Crowdfunding As Leading Tech Indicator
By admin_45 in Blog
Almost 2 years before Apple released its watch in 2015, the Pebble smartwatch was already on sale. Even more remarkable, the capital needed to design and produce the product did not come from Big Tech or venture capital. Rather, it came from +68,000 individuals who pre-ordered a watch on crowdfunding site Kickstarter.
Pebble itself is no more – Fitbit bought the company in 2016 – so this is not a rags to riches story like so many tech fables. The initial product got mixed reviews, and subsequent updates weren’t much better. And then Apple came along…
This is, however, a lesson in how crowdfunding is a useful leading indicator of consumer interest in novel tech products. Tens of thousands of people pre-paid an aggregate +$10 million to a new company whose product wasn’t even in production. They would not have do so if:
- There was a strong competing product from an existing manufacturer
- The pricing wasn’t right
- The stated product features didn’t fit their needs
Fast forward a few years, and crowdsourcing sites remain a go-to resource to understand which new technologies really resonate with consumers, and at what price points. Yes, many of these products will ship late or not at all. That’s not really the point, however. When thousands of people essentially roll the dice to prepay for a tech novelty with little marketing and no established production history, you know there is real demand out there.
Here’s what’s big right now on crowdfunding sites, looking only at projects that have already exceeded their fundraising goals by a wide margin.
Home automation
- $219 for a wireless outside camera with 1-year battery life, motion sensing alerts, AI-powered facial recognition, smartphone access and remote speaker.

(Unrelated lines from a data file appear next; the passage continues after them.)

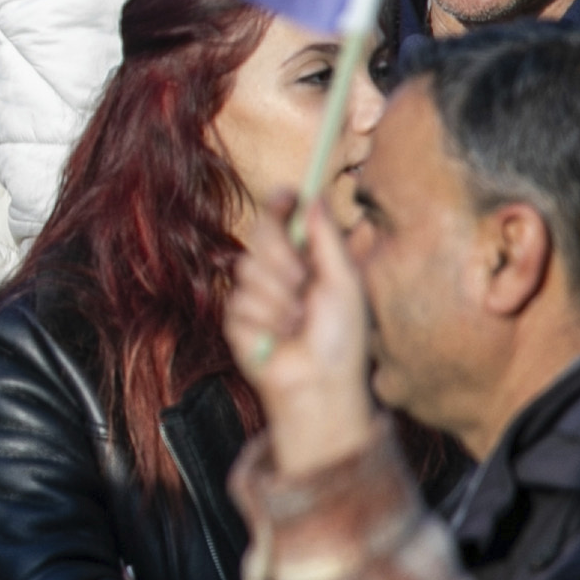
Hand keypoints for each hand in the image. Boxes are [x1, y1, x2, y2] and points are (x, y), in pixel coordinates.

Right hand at [227, 182, 385, 476]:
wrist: (319, 383)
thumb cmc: (340, 338)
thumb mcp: (343, 282)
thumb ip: (326, 238)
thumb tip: (313, 196)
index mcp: (305, 257)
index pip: (283, 216)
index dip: (280, 203)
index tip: (285, 198)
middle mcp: (278, 270)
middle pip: (261, 234)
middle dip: (282, 257)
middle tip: (303, 282)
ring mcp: (254, 294)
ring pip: (248, 270)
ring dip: (279, 300)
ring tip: (297, 324)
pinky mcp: (236, 320)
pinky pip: (239, 305)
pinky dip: (266, 324)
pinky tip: (280, 340)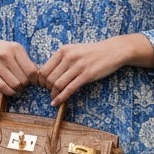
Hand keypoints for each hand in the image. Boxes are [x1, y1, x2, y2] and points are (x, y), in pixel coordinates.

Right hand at [0, 33, 38, 94]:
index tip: (34, 81)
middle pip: (24, 79)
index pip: (32, 70)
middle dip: (25, 84)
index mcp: (16, 48)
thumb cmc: (1, 48)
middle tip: (23, 82)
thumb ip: (25, 60)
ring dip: (18, 89)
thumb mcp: (15, 48)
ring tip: (17, 85)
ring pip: (15, 85)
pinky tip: (11, 89)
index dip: (35, 79)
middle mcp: (6, 55)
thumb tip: (37, 75)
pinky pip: (3, 87)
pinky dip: (10, 92)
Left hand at [39, 35, 153, 104]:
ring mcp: (78, 67)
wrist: (112, 51)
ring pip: (57, 84)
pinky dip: (60, 98)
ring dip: (53, 94)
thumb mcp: (74, 50)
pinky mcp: (86, 76)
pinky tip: (56, 103)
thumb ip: (61, 59)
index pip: (44, 69)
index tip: (42, 86)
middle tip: (48, 92)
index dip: (40, 80)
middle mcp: (68, 57)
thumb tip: (47, 73)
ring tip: (53, 98)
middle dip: (46, 88)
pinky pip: (69, 89)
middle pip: (49, 78)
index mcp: (63, 51)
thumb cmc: (92, 52)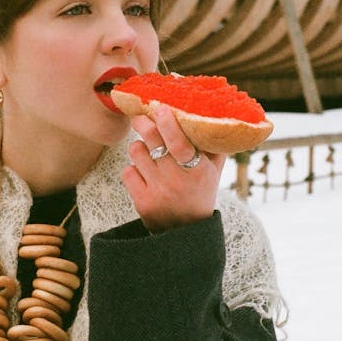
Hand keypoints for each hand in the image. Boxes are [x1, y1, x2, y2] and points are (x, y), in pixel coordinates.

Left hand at [122, 104, 225, 231]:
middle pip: (152, 141)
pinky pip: (128, 171)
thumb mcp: (213, 172)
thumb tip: (210, 114)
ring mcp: (157, 192)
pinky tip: (144, 173)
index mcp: (198, 171)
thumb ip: (212, 145)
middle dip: (143, 123)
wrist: (185, 233)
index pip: (179, 143)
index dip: (168, 123)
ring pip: (137, 152)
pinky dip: (134, 168)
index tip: (160, 107)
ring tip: (148, 151)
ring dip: (140, 147)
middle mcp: (177, 181)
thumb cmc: (200, 193)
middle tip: (140, 116)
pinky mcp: (141, 201)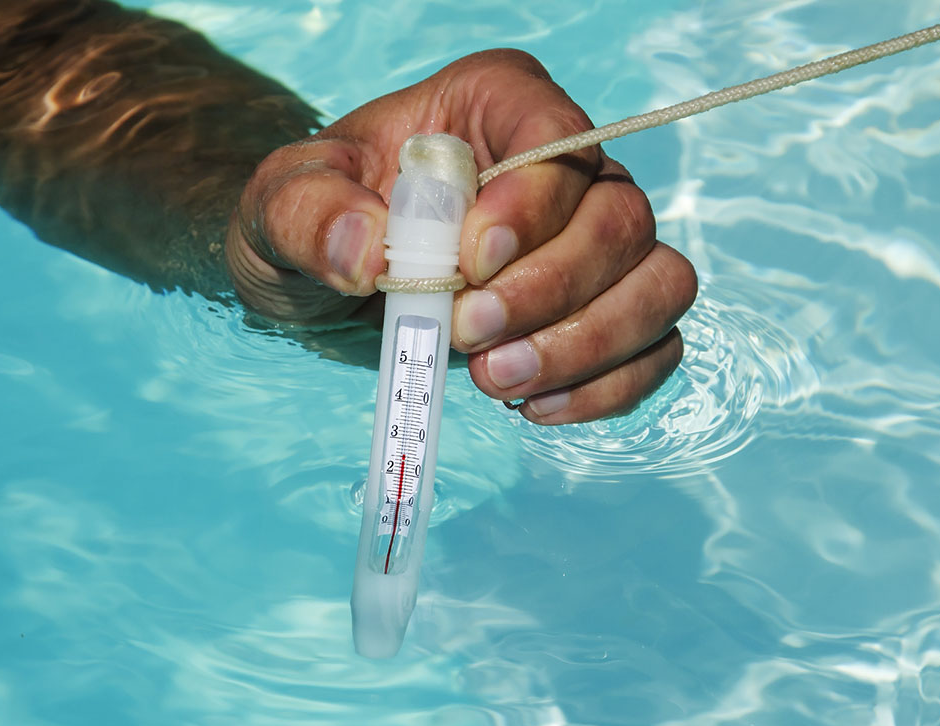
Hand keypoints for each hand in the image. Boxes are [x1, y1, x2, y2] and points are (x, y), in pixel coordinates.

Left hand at [225, 49, 696, 423]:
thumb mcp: (280, 205)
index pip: (559, 139)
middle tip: (467, 334)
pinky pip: (656, 346)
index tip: (466, 267)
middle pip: (621, 220)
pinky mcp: (605, 312)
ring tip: (498, 380)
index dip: (530, 207)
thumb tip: (367, 251)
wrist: (326, 280)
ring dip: (588, 345)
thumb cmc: (319, 221)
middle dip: (549, 292)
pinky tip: (534, 406)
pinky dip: (608, 387)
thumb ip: (308, 213)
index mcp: (496, 106)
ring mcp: (597, 244)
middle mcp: (567, 168)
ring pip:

So far 6400 people have prepaid $2.2 million for the device, which competes indirectly with offerings from the likes of Amazon’s Ring. (Kickstarter)
- $170 for an air purifier that also monitors the air quality in your home, delivers that information to your smartphone, and doubles as a pot for a house plant. (Kickstarter)
- $67 for an automated dog toy that rolls around on the floor either to your smartphone-enabled commands or via its own algorithms. (Kickstarter)
- $99 for a device that provides an extra layer of security for home-based Internet connected devices like security cameras, door locks and appliances. (Indiegogo)
- $60 for 6 electronic “Tags” that attach to food storage containers, allowing you to use an app or Amazon’s Alexa to monitor what’s in your fridge for freshness and/or replacement.
Health and Fitness
- $70 for a smartphone-connected device that monitors jump-roping exercises, allows you to compare your performance to others, and analyze your sessions. (Kickstarter)
- $69 for a sensor that monitors your posture and feeds information to smartphone app that suggests exercises throughout the day. (Kickstarter)
- $138 for a ring-like device you wear at night to monitor your heart rate, blood-oxygen levels, and breathing while asleep and feeds that data to a smartphone app that evaluates potential issues. (Indiegogo)
Personal Technology
- Consumers continue to search for the perfect earbuds for their phone, with numerous crowd funded options getting multiples of their asking amounts. Some offer simultaneous translation of foreign languages, others promise water resistance for swimming. (Kickstarter and Indiegogo)
- $149 for an Intel-powered 5 inch mini computer with Bluetooth keyboard that runs Windows 10. (Indiegogo)
- $449 for augmented reality glasses that overlay what you would normally see with computer generated images. (Kickstarter)
Our key takeaway from all this: winning product ideas are just as much about price as function. We couldn’t find a single overfunded project with a price tag much above $500, regardless of what it promised. This is no doubt in part due to the risky nature of being a crowdfunding customer – you aren’t going to shell out $1,000 here.
But the price point issue reminds us that disruption isn’t just about the technology; by its nature it is also always about price. Consumers are clearer eager for novel products across a wide array of tech-enabled applications. They just have to be supremely affordable as well as useful, new and creative.